Trust Fund Recovery Penalty
Letter 1153
The United States Tax Court in Mohammad A. Kazmi v. Comm’r of Internal Revenue, T.C. Memo 2022-13 filed March 1, 2022, ruled in favor of the IRS that a properly served and received Letter 1153 constitutes a prior opportunity to challenge the underlying liability and therefore a failure to appeal it prohibits the same challenge at a Collection Due Process hearing (CDP hearing). The taxpayer was issued a Letter 1153, Proposed Trust Fund Recovery Penalty, after interview by a Revenue Officer in his capacity as part-time hourly bookkeeper for his employer who had failed to pay over employment taxes. A taxpayer has 60 days to challenge a Letter 1153 by submitting a written appeal. Taxpayer did not make any effort to appeal and as such the IRS assessed him with the penalty. After issuance of a Notice of Federal Tax Lien, taxpayer filed a timely CDP request and attempted to argue that he should not be held liable for the trust fund recovery penalty. The settlement officer determined the taxpayer was prohibited from challenging the underlying liability in the CDP hearing. Taxpayer argued that a Letter 1153 does not constitute a prior opportunity to address the liability because there is no ability to seek judicial review before the Tax Court if appeals would deny the requested relief. The Court agreed that it is correct there is no opportunity to seek Tax Court relief in this instance, but under the law, the taxpayer could get judicial review by paying the tax and seeking review in the Federal District Court. As such, this does constitute a prior opportunity to seek judicial review. Lesson – always seek Appeal review after issuance of Letter 1153 if there are arguments to be made for relief from assessment.
IRC Section 6672
The United States Court of Appeals for the Fifth Circuit ruled in United States of America v. Charles I. Williams, DDS, as Executor of Mary C. Williams, at Case No. 20-10433 filed July 6, 2021 that Charles I. Williams, acted “willfully” within the meaning of the statute and that the district court’s ruling indicating the same was affirmed. As such, Mr. Williams was held personally liable for the trust fund recovery penalties under section 6672(a) of the Internal Revenue Code. Mr. Williams owned and operated several dentistry practices. After not paying employment taxes, the government pursued collections. The central issue in the case was whether Williams acted willfully to allow for personal liability under the statute. Personal liability against responsible persons can attach under the statute when the person is a responsible person who willfully fails to turn over the withheld taxes. Willfulness requires only a voluntary, conscious, and intentional act, not a bad motive or evil intent. The Court explained that evidence showed that the responsible person had knowledge of payments to other creditors after he was aware of the failure to pay withholding tax is sufficient to show willfulness. Mr. Williams had argued that he was in a mental fog and could not have willfully spurned his tax obligations. Further he argued that he had turned over his businesses’ tax duties to his bookkeeper and another individual. The Court ruled that he was in fact willful because he knew of the unpaid payroll taxes and yet decided to pay private creditors instead of the IRS.
I.R.C. section 6672
This is a hard fought case on a narrow issue that ultimately went in favor of the IRS. The Tax Court in Scott T. Blackburn v. Comm’r,
150 T.C. No. 9, filed April 9, 2018, was asked to review the
verification of compliance rule of I.R.C. section 6751(b), as required
by sections 6330(c)(1) and (3)(A). The Appeals officer must “obtain
verification from the Secretary that the requirements of any applicable
law or administrative procedure have been met.” Sec. 6330(c)(1). The
Petitioner did not argue or contest the liability issue relating to
assessment of the Trust Fund Recovery Penalty against him. The Revenue
Officer in this instance has recommended assessment and said assessment
was approved by the Revenue Officer’s manager using Form 4183. The name
of the manager was listed on the form, but no signature was present. The
taxpayer argued that in creating section 6751(b), Congress could not
have meant to require a meaningless, supervisory “rubber stamped”
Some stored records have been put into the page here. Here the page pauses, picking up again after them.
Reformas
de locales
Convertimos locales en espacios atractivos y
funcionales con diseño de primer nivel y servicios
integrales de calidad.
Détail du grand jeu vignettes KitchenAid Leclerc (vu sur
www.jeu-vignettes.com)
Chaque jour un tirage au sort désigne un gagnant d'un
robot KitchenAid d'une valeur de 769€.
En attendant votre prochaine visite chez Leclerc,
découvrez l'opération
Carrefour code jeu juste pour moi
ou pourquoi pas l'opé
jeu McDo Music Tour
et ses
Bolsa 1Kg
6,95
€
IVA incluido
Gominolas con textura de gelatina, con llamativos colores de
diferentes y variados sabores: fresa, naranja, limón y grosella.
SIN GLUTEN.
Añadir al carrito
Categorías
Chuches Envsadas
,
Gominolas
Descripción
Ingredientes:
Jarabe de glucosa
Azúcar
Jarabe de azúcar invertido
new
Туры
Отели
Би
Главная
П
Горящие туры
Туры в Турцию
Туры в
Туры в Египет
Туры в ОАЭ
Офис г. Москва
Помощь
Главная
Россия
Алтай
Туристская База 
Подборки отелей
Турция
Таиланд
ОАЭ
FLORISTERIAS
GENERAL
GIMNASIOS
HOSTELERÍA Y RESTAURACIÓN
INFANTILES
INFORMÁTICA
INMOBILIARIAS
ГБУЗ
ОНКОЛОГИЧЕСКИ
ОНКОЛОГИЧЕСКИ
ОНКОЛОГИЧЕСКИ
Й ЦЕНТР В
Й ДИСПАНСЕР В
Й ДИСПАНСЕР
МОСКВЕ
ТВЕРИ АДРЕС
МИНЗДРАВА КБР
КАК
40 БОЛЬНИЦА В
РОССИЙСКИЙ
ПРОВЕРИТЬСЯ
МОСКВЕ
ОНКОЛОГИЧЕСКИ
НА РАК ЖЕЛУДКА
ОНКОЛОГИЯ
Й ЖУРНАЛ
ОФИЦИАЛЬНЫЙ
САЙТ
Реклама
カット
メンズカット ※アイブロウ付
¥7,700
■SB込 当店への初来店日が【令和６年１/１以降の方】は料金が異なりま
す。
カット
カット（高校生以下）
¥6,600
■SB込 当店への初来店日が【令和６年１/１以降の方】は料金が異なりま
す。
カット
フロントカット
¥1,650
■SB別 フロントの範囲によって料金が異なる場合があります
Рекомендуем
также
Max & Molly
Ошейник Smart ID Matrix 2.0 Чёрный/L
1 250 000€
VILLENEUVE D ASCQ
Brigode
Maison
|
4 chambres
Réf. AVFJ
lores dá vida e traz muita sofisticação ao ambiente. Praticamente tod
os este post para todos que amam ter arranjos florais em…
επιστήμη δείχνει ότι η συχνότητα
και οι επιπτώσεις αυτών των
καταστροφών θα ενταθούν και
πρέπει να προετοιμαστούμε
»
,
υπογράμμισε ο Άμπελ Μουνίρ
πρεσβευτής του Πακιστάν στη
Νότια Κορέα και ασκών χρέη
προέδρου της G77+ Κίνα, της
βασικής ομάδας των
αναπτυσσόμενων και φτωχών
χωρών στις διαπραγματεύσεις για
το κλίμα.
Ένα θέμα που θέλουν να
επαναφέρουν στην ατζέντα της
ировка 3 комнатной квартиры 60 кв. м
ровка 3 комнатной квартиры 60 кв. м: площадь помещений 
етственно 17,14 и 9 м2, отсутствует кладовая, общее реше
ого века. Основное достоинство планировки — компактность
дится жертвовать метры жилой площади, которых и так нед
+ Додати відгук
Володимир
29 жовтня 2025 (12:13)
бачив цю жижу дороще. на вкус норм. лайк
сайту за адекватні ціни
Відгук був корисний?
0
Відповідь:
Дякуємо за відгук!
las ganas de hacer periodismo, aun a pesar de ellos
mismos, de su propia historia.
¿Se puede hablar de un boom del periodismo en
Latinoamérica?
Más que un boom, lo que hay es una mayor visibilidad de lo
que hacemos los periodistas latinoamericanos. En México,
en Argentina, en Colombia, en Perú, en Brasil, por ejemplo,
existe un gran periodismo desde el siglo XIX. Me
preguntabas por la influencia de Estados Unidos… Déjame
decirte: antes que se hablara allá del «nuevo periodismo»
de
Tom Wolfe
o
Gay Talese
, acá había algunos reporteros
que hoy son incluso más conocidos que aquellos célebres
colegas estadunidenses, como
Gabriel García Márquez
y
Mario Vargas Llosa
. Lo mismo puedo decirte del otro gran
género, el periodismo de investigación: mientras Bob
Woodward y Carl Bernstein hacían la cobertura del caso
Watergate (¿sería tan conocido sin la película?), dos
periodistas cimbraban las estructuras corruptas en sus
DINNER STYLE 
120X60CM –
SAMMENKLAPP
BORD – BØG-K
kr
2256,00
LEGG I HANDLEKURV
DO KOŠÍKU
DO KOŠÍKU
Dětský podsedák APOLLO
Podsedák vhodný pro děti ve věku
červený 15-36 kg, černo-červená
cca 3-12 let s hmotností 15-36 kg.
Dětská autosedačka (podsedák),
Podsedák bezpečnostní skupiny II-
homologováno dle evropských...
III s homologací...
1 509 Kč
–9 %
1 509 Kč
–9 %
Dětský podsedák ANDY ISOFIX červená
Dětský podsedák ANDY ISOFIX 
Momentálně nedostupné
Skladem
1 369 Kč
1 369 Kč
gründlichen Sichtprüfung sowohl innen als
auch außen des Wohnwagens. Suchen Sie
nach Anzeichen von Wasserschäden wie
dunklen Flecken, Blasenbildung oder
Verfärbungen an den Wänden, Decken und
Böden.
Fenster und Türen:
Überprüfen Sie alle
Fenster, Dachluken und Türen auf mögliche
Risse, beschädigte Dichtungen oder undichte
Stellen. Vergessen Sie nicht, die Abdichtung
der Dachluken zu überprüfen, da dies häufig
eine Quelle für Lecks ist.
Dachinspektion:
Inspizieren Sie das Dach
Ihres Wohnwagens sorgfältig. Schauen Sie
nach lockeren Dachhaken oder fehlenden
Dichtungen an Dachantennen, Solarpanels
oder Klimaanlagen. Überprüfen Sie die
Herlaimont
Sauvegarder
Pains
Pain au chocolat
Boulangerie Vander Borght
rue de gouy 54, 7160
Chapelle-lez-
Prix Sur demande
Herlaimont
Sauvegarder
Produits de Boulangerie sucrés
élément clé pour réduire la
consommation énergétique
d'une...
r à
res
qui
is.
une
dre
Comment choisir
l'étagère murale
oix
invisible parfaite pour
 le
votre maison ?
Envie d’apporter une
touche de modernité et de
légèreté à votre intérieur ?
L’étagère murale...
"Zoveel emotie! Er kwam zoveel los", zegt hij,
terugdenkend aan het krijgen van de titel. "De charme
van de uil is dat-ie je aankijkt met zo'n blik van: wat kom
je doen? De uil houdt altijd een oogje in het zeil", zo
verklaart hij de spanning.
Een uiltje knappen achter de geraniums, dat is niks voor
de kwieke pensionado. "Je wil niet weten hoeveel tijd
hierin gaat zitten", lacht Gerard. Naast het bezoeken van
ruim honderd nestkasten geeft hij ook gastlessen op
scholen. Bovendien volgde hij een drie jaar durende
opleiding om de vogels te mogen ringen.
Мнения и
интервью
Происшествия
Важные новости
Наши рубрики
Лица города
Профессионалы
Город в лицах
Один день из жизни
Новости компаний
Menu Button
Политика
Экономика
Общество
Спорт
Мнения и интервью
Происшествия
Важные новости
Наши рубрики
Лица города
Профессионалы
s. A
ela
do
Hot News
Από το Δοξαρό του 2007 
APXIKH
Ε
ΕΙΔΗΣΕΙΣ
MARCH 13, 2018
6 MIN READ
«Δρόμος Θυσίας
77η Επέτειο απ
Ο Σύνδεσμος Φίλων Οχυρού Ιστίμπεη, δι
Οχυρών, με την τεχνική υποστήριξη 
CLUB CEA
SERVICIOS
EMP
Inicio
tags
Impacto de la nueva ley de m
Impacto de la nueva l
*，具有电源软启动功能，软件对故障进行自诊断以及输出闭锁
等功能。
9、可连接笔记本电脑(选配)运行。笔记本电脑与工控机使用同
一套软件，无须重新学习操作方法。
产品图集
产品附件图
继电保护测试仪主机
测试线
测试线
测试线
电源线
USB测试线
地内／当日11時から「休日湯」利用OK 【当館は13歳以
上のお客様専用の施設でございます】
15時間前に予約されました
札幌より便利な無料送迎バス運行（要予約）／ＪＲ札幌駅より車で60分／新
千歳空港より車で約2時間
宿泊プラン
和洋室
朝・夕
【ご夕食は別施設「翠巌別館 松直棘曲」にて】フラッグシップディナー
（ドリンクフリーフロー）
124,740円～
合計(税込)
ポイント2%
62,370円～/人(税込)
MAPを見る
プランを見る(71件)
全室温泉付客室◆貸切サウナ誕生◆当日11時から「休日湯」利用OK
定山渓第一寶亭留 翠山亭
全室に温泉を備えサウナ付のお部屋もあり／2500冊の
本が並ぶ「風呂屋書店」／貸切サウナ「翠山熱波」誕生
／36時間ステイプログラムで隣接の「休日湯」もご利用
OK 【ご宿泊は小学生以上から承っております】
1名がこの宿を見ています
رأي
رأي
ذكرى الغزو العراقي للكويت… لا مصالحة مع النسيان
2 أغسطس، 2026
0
signature. Petitioner asked the IRS many times to provide some evidence
that the supervisor’s review was meaningful. Petitioner relies on the
Internal Revenue Manual to suggest an argument that the signature of a
supervisor in support of a penalty is not in itself a sufficient showing
to comply with section 6751(b). The Court indicated that caselaw review
applying these code sections has only required the officer to review
the administrative steps taken before assessment of the underlying
liability. To impose the requirement of a substantive review on the
officer would allow the taxpayer to avoid the limitations of pursuing
the underlying liability in a review under section 6330 and apply a
level of detail in the verification process that has never been
previously required, the Court explained.